Tuesday, September 19, 2017

Conservatives Don’t Like Higher Ed


Conservatives don’t like professors. When conservative Republicans were asked to gauge their feelings about college professors, over half gave a “cold” response, while only 24% were “warm”. I experience that disdain in the comments that conservatives make to my columns, where the word “professor” itself is a taunt, a curse.

Conservatives don’t like the institutions where professors work. A recent Pew poll found that only 29% of conservative Republicans thought that colleges and universities have a positive impact on our country.

Republican politicians encourage these views. Betsy DeVos, the new Secretary of Education, was explicit in her condemnation of professors as she was being confirmed: “The faculty, from adjunct professors to deans, tell you what to do, what to say, and more ominously, what to think. They say that if you voted for Donald Trump, you’re a threat to the university community.” There is no evidence that even 1 out of 1000 professors ever said that, but DeVos didn’t need to provide evidence. The idea that college professors indoctrinate students with liberal ideas, that conservatives are discriminated against on university campuses, is now taken as fact in conservative thinking.

It is a fact that conservatives are outnumbered in higher ed. A study from 2014 shows that liberals outnumber conservatives in college and university faculties 6 to 1. Is this proof of discrimination on campus? In fact, conservatives themselves choose not to pursue advanced degrees. Only 10% of those with some postgrad study are consistent conservatives. Even fewer conservatives decide to pursue a PhD, as opposed to more professional degrees like MBA. Thus the preponderance of liberals among faculty is the result of different educational choices according to political preference.

One interesting statistic that I had never seen is that voter registrations among social science faculty at 40 major universities show that Democrats outnumber Republicans by 11 to 1, but among historians the ratio is 33 to 1. My own educational history offers an explanation of how that happened. Earning a PhD in history, studying history intensively, pushed me to the left. Timing was probably a factor: I became a graduate student in 1973, as the Watergate scandal demonstrated the dishonesty of a conservative Republican President. But more important was that learning history itself can be radicalizing.

The Russian populace had been terribly mistreated by the very conservative Tsarist autocracy and their revolutionary demands for a socialist system in 1917 were a reasonable response. American Southerners rebelled in order to defend slavery and said so clearly. Discrimination against racial minorities and women continued through the 20th century, defended by racist and sexist conservative arguments. Social improvements, like worker safety or food purity or Social Security, were radical ideas eventually accomplished over conservative objections.

Even though all my history professors were white males, these and other obvious historical lessons pushed me in a leftward direction. Those who argue, for example, that the Civil War was not about defending slavery, but about states’ rights have to violate all the basic rules about using evidence to make this historical argument. They are out of place in academia, because they are historical frauds.
----------
→ REQUESTS
1. Answer these from the post about conservatives and higher education:
(a) What percentage of conservative Republicans in the Pew poll thought colleges and universities have a positive impact on the country?
(b) What is the ratio of Democrats to Republicans among historians?
(c) In what year did the writer become a graduate student?
2. Translate this sentence from the post about conservatives and higher education into Spanish: "A study from 2014 shows that liberals outnumber conservatives in college and university faculties 6 to 1."
The items that follow have no connection to the post about conservatives and higher education.

→ RECORDS SHOWN
----------
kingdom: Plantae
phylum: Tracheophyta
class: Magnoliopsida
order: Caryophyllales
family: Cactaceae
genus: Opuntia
----------
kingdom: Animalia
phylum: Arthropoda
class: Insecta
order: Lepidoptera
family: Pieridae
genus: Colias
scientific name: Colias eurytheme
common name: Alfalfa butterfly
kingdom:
----------
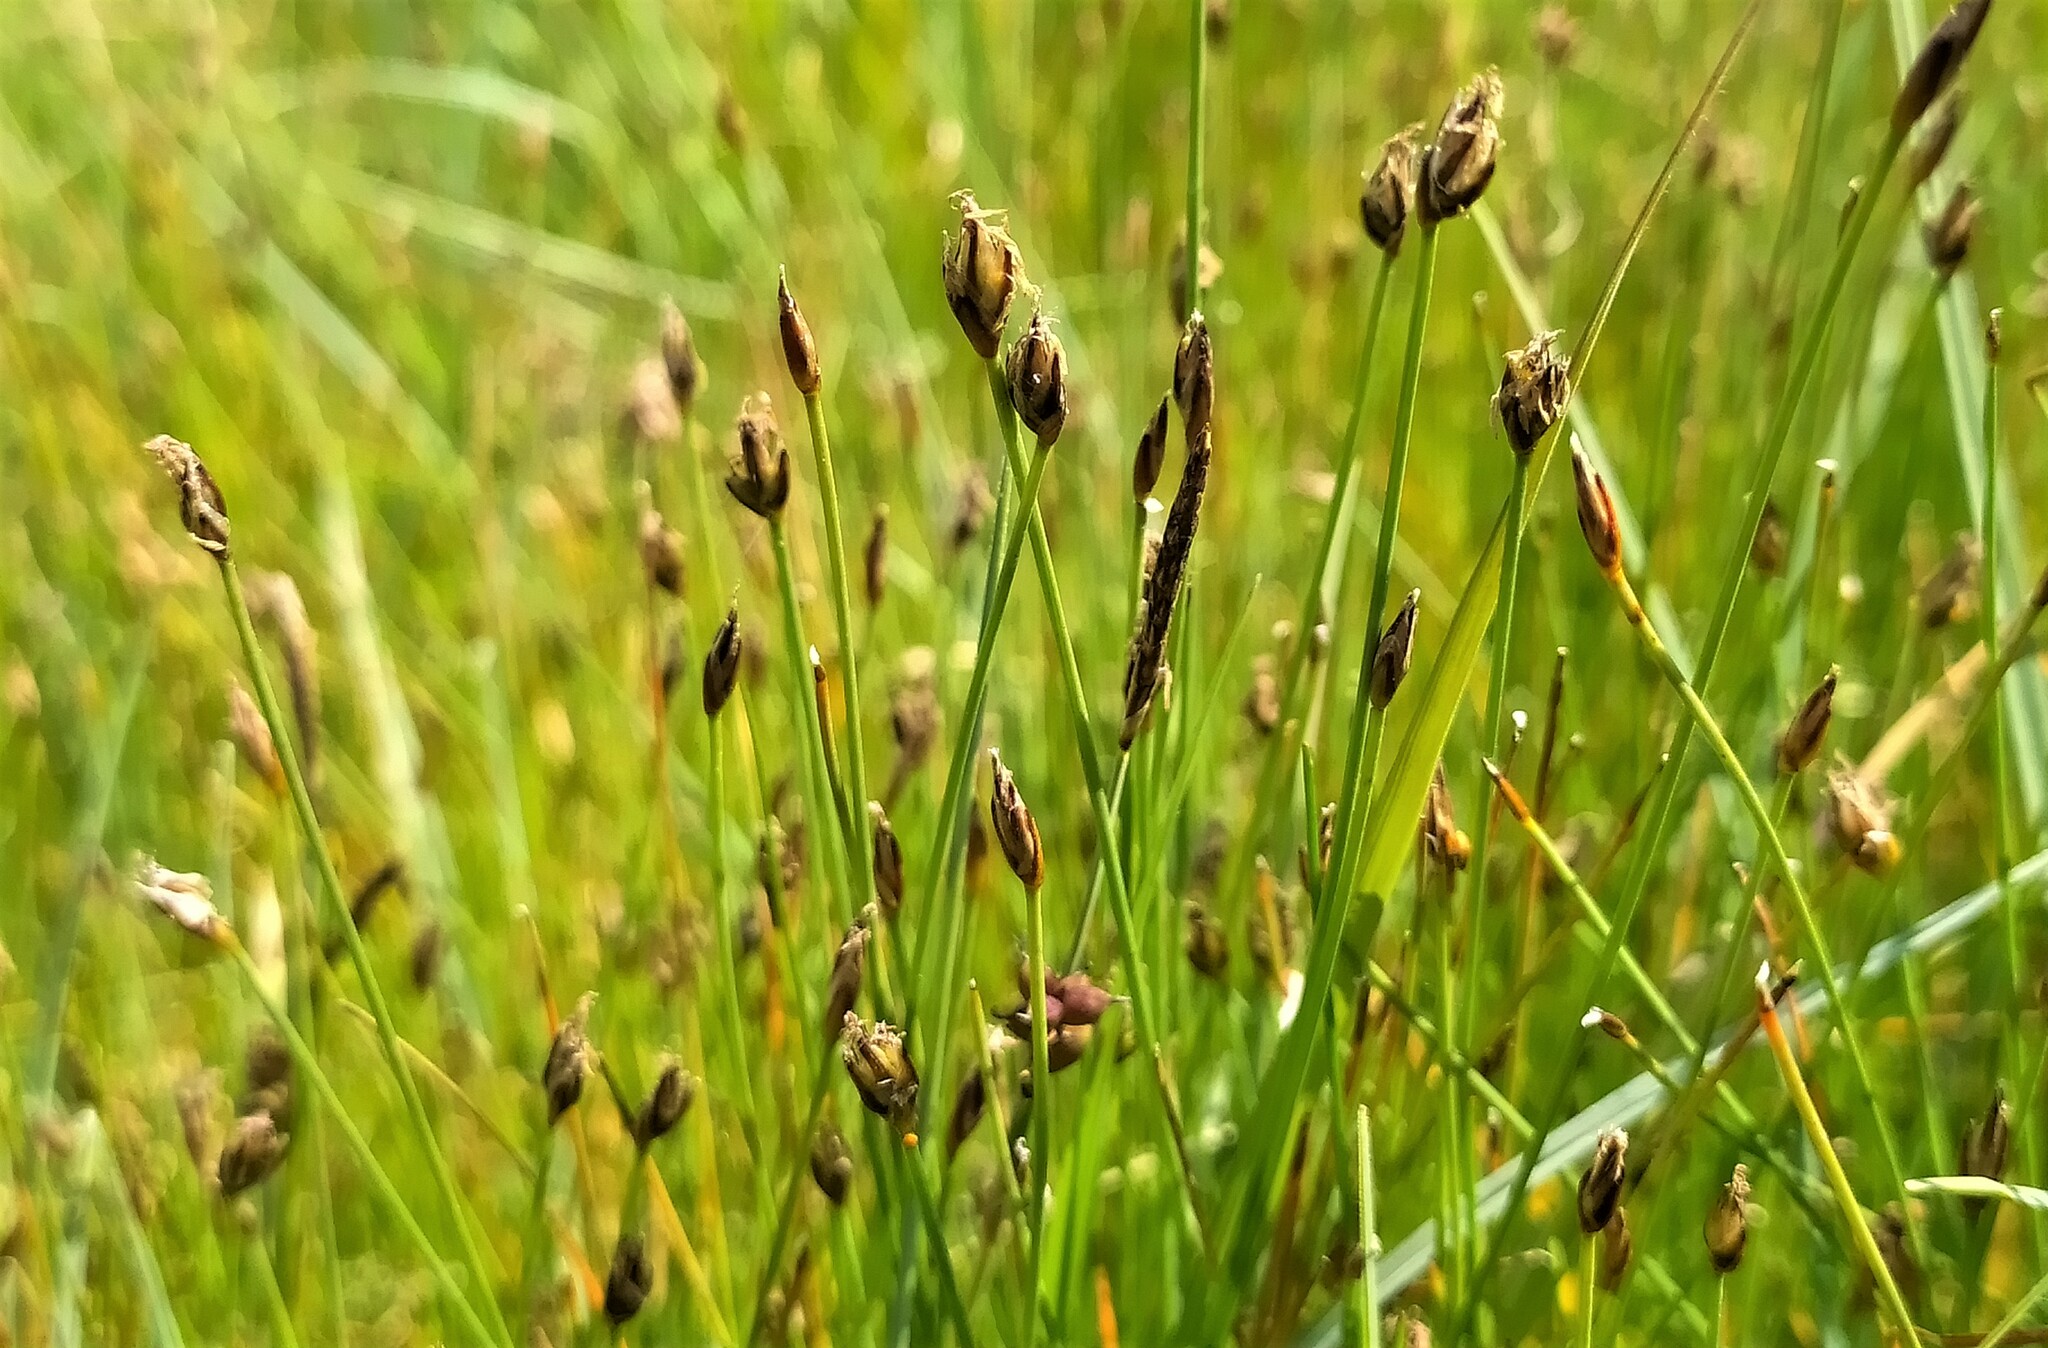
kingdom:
----------
→ ANSWERS IN ORDER
1.
(a) 29%
(b) 33 to 1
(c) 1973

2. Un estudio de 2014 muestra que los liberales superan en número a los conservadores en el profesorado de facultades y universidades en una proporción de 6 a 1.